Excerpted records START

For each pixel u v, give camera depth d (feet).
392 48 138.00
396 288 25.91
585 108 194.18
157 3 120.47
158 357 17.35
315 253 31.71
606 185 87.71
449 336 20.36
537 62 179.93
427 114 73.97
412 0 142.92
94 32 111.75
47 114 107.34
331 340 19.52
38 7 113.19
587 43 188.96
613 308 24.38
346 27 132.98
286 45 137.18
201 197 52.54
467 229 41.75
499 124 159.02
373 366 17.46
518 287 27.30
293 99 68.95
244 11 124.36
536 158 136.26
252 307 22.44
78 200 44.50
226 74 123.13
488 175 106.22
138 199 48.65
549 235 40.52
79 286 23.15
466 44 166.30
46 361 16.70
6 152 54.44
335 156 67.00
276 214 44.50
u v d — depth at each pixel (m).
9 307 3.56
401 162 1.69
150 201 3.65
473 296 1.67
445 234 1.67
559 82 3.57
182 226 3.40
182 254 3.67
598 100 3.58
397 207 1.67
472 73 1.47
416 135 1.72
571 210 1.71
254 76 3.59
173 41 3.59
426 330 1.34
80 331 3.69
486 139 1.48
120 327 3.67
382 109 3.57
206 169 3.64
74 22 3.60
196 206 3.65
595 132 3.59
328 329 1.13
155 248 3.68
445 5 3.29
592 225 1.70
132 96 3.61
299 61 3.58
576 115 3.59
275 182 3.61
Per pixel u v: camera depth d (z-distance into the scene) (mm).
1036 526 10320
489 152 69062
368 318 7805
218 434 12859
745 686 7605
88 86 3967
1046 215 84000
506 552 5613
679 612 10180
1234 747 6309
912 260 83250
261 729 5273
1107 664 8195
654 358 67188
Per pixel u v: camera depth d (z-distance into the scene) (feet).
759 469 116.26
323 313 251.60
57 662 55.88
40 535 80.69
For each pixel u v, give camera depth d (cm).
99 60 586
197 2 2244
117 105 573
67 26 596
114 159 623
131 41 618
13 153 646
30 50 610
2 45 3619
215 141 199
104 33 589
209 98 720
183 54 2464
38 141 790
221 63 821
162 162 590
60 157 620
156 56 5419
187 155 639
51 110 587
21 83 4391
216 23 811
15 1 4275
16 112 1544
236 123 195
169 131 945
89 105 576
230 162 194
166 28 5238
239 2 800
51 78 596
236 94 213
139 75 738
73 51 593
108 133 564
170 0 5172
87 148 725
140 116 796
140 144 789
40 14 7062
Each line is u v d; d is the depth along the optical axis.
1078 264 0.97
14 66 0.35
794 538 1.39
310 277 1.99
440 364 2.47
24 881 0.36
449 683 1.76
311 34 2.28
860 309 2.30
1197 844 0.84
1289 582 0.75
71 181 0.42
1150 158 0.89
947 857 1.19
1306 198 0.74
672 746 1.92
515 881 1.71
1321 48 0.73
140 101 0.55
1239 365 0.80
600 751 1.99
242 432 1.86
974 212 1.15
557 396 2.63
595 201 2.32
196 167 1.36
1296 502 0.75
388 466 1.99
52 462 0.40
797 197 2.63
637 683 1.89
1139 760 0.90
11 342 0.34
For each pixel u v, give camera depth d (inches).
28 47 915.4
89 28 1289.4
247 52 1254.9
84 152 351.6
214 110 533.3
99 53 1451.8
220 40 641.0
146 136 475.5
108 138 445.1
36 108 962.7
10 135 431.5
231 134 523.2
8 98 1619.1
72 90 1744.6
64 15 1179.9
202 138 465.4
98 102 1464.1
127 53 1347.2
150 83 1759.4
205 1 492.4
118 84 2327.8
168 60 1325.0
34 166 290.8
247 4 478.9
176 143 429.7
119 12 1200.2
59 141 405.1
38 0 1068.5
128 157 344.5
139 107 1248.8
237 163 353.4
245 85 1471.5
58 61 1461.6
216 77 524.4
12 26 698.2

Excerpted records END

■ **Exercise prompt**:
Check all the records above and select each line where the string "distance" is found.

■ **Solution**:
Per pixel u v: camera depth d (z-distance into the scene) (mm).
Per pixel u v: camera depth d (z-distance into the scene) (feet).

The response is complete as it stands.